The biggest issue is the fact the QLDB driver retried the whole transaction as a result of another update to the same table taking place at the same time, even though it was for a different record. This is important to bear in mind when searching on an unindexed attribute. Other transactions can carry out select statements on the same table which will not cause a retry. However, if another transaction has created a new record or updated an existing record in the same table that this transaction has searched against, it will cause a retry to take place. Now lets see what happens if we add an index to the table.
Demo 3 - Create Customer Record with Index
The third demo, is the same as the second demo, apart from the fact an index is first created on the Customer
table on the email
attribute. This now results in the following output:
Attempt: 1
In checkEmailUnique function with email: matt@test.com
No records found for matt@test.com
About to pause for 10000 milliseconds
In the createRecord function with doc: [object Object]
In the addGuid function with docId: 5kelU9q5mdRGfn0mCVQc96 and email: matt@test.com
In the updateTelephone function with telephone: 01234567 and email: matt@test.com
This time, with an index on the Customer table, the QLDB driver does not attempt to retry the transaction. This reinforces the critical recommendation to always use select
queries that make use of indexes. Without this, it will result in a full table scan which will result in slow queries. Futhermore, as we saw in demo 2, it may result in a higher number of OCC Exceptions.
Demo 4 - Timeout
The fourth demo is similar to any of the first 3, but the delay is set to a minimum of 30 seconds. This will result in the following:
InvalidSessionException: Transaction I1pH6SCujBW0JYpPoLQT02 has expired
...

#### Entries shown
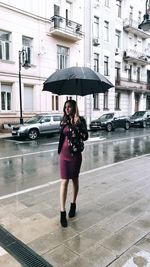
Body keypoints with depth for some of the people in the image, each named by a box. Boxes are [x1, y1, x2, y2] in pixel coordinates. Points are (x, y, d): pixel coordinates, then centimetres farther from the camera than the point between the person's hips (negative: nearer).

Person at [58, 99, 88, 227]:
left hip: (76, 154, -2)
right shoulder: (64, 121, 5)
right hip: (64, 153, 2)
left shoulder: (81, 120, -5)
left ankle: (73, 204, 32)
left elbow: (85, 137, -15)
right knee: (64, 181, -2)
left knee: (75, 180, 12)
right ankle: (63, 212, 1)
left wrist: (78, 124, -21)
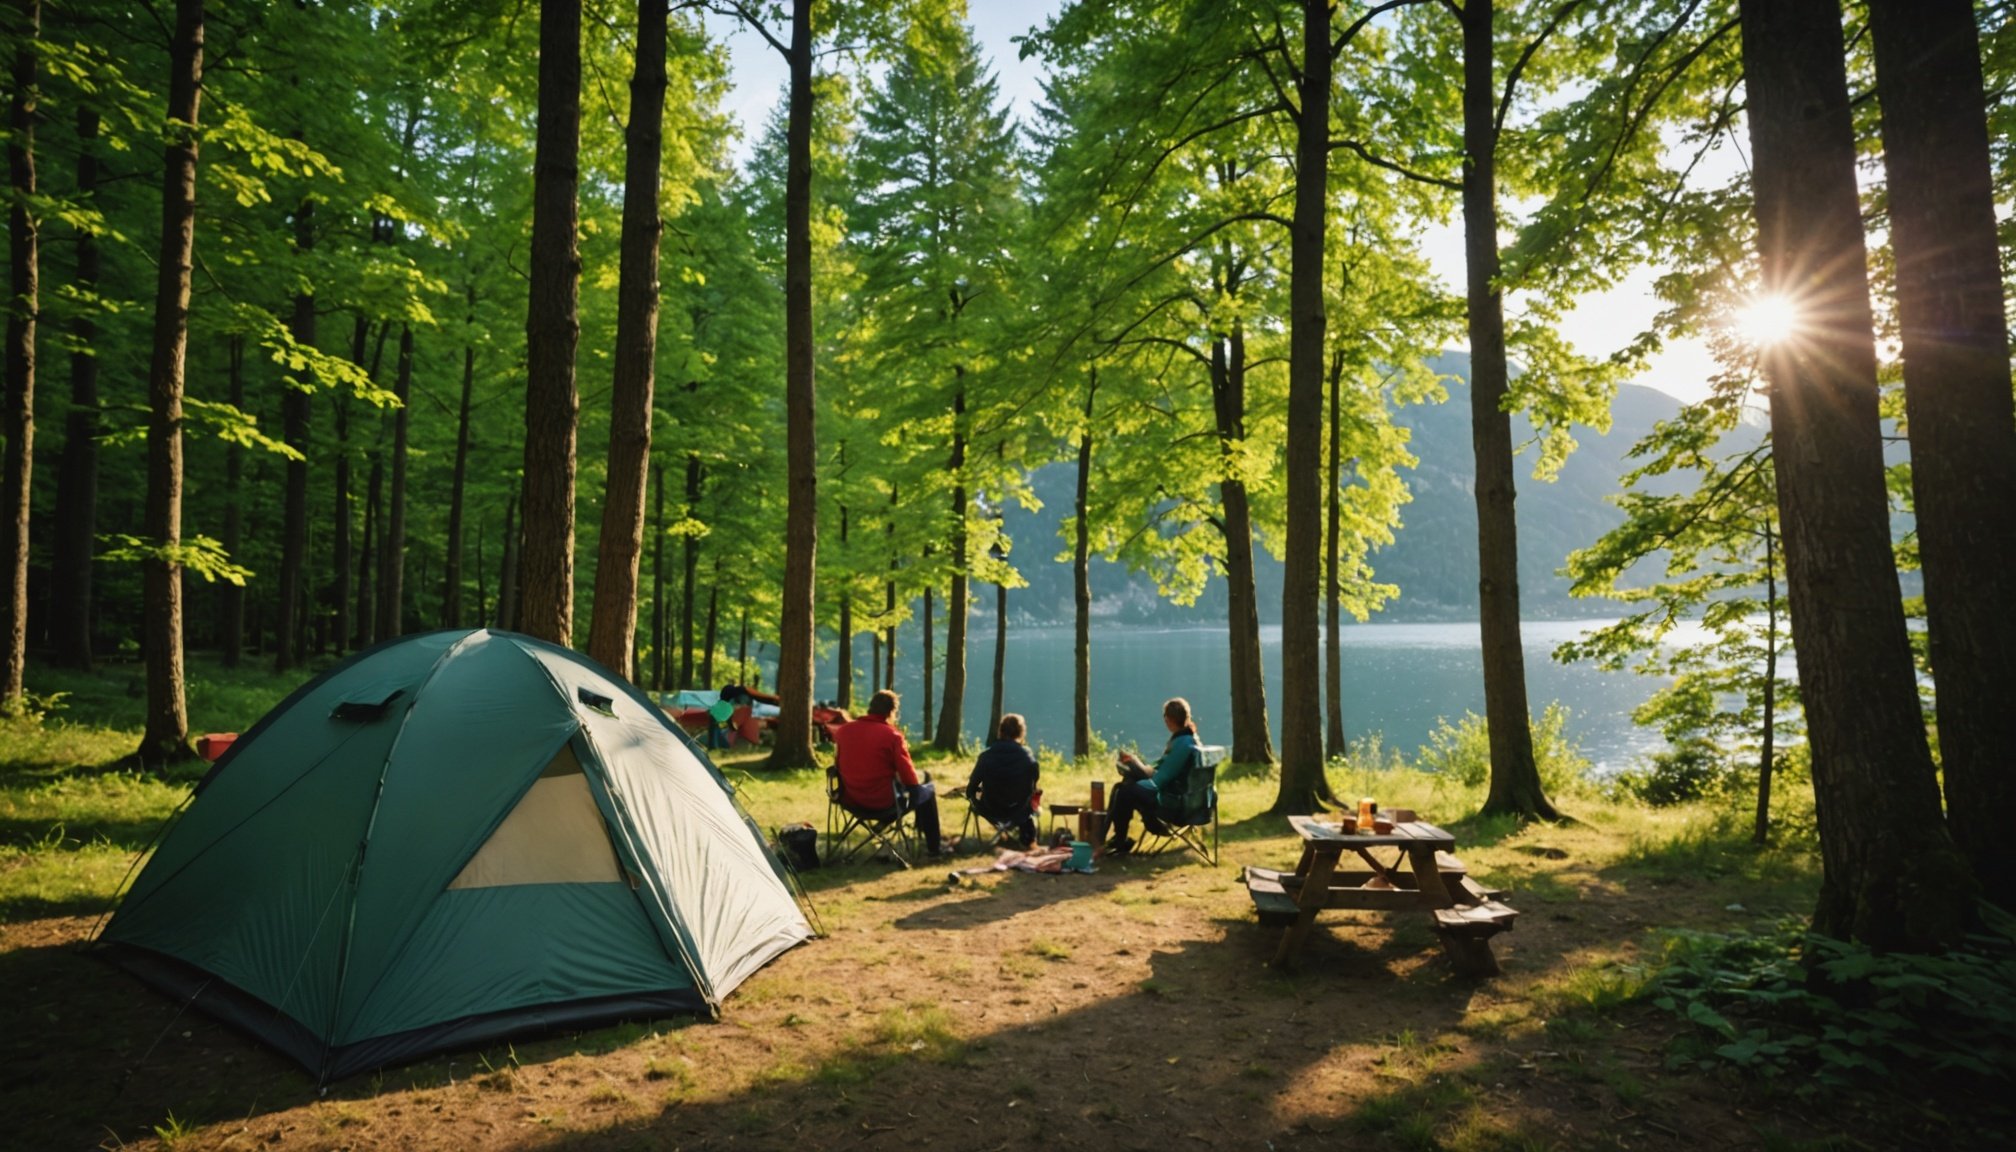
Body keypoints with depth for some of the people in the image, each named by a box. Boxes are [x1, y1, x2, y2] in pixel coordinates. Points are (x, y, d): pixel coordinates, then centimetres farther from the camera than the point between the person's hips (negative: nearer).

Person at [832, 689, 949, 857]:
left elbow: (837, 765, 11)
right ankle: (933, 847, 27)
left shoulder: (843, 730, -2)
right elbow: (911, 779, -15)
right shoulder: (892, 735, -17)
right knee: (927, 790, 21)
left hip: (851, 799, 6)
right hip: (884, 802, -6)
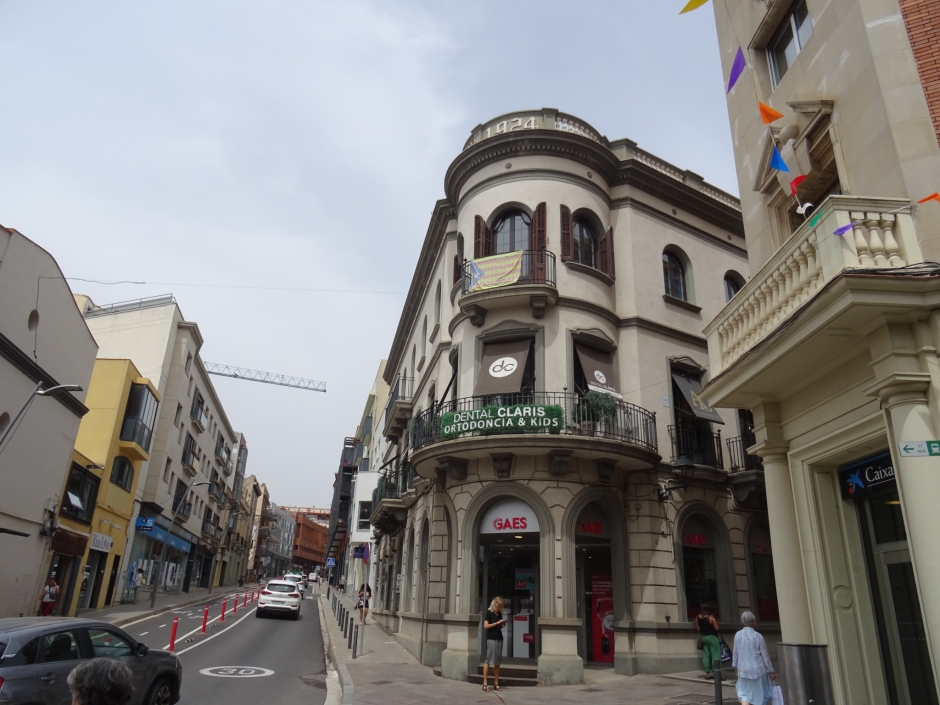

#### Aim of the task
Please carry on the write-up about QLDB transaction retries from the point where it stops. You won't need the data here.

#### Expected answer
message: 'Transaction I1pH6SCujBW0JYpPoLQT02 has expired',
code: 'InvalidSessionException',
time: 2021-04-05T21:06:46.935Z,
requestId: '4SnOdtcgpur5MmhXFEV3iE, 4SnOdtcgpur5MmhXFEV3iE',
statusCode: 400,
retryable: false
}
A transaction can run for up to 30 seconds before being committed. After this timeout, any work done on the transaction is rejected, and QLDB discards the session. This limit protects the client from leaking sessions by starting transactions and not committing or cancelling them.
Conclusion
So there we have it. Hopefully you have learnt more about how QLDB handles concurrency control. The key takeaways are:
- You can configure custom retry and backoff behaviour for all transactions when instantiating the QLDB driver, which can be overridden for each individual transaction in the
executeLambda
function. Otherwise, the default settings are used - All database operations in the QLDB driver
executeLambda
function are committed or rolled back atomically - The QLDB driver will perform a validation check before committing the transaction. If not valid, the driver will retry all database operations in the transaction again up to the retry limit
- Always use an index when selecting a record from a table. Otherwise, not only will a full table scan take place adding latency, but it will result in more OCC Exceptions as all records in the table will be in the snapshot of data validated by the driver
- A transaction can be active for up to 30 seconds, after which time it will be rejected. Make sure to limit the number of long running database operations within a transaction to prevent this.